Even people who are not necessarily near death have reported having an Out-of-Body Experience, especially in the Emergency Room or while undergoing a procedure in the hospital. They claim being able to see details of the activity taking place during a period of time when their brain was unlikely to be capable of conscious thought. One suggestion has been to place a card in a patient’s room or in the surgical operating room, hidden from direct sight. Then researchers could ask these people what they saw from their vantage point above the scene. In theory, if their point of view was hovering at the ceiling, then they should be able to read the text on a card placed on top of a cabinet.
I think this is never going to work, because reading text or seeing a symbol on a piece of paper requires light rays to enter an eye and strike a retina. The hovering spirit of a person having an OBE is not seeing in the physical sense. I believe they are experiencing their surroundings using something like the mind’s eye, which is really a construct formed by consciousness. The mind (but not the brain) may be sensing everything going on in the room, and the memory of that upon waking feels like they “saw” it.
I’ve rambled on about “mindseeing” here before, in searching for a verb specific to visualization of the model of the world we keep in our heads. I want to believe that it is an activity which we take for granted because we don’t have an accurate language to describe it. When I see myself in a memory, I am not replaying a recording of what I saw at that time, but rather my current mind takes the vantage point of an observer, similar to playing a video game in third-person camera mode. When I play in a virtual world game, I try to use first-person mode as much as possible, because it feels more like I am really immersed and seeing the world in real time from my own eyes.

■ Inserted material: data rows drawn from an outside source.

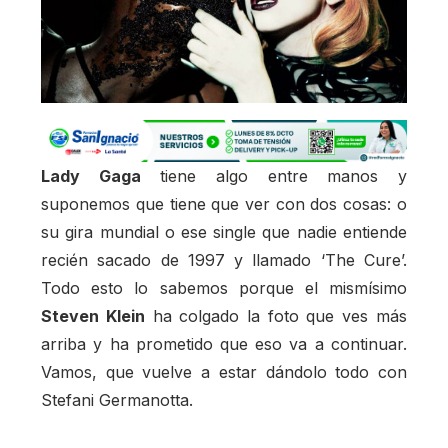
Lady Gaga
tiene algo entre manos y
suponemos que tiene que ver con dos cosas: o
su gira mundial o ese single que nadie entiende
recién sacado de 1997 y llamado ‘The Cure’.
Todo esto lo sabemos porque el mismísimo
Steven Klein
ha colgado la foto que ves más
arriba y ha prometido que eso va a continuar.
Vamos, que vuelve a estar dándolo todo con
Stefani Germanotta.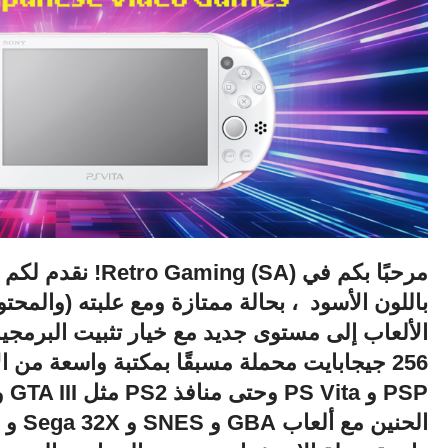
باللون الأسود ، بحالة ممتازة ومع علبته (والمحت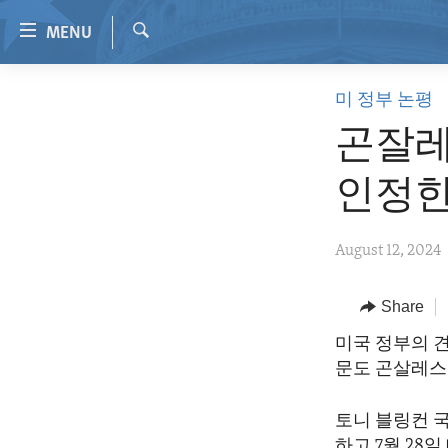
Accessibility
MENU
links
Search
Skip
HOME
미 정부 논평
to
VIDEO
main
곤잘레
content
RADIO
Skip
인정한
REGIONS
to
main
TOPICS
AFRICA
August 12, 2024
Navigation
ARCHIVE
AMERICAS
HUMAN RIGHTS
Skip
to
ABOUT US
Share
ASIA
SECURITY AND DEFENSE
Search
EUROPE
AID AND DEVELOPMENT
미국 정부의 
문도 곤살레스
MIDDLE EAST
DEMOCRACY AND GOVERNANCE
ECONOMY AND TRADE
토니 블링컨 
하고 7월 28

I wonder why people choose third-person at all, and whether they experience their own memories differently because of it.
So, getting back to the experiment to test for an OBE in a hospital. My suggestion is that the researchers should skip the clever signs and random words on a hidden card. Instead, they should put real objects up there on top of a cupboard. Choose distinctive but obscure things, to make it unlikely for someone to generate a false positive by guessing. Make the objects have strange colors and unusual shapes, something a person would do a double-take if encountered in real life. Let them be as memorable as possible, so the patient cannot help but report about it upon waking.
I’ve only had surgery or been knocked out for a minor procedure a few times, and it’s always seemed like no time passed at all. I don’t remember any disembodiment or disorientation, neither going under or coming back up. There is something fundamentally different about anesthesia compared to the unconcience dreaming. For example, last night I dreamt about a turtle. I can remember holding it, the feel of it in my hand, the dark color of its shell, the sound of it trying to talk to me. If I should ever have an OBE, I would hope the memory is equally vivid, and not simply the word TURTLE on a piece of paper.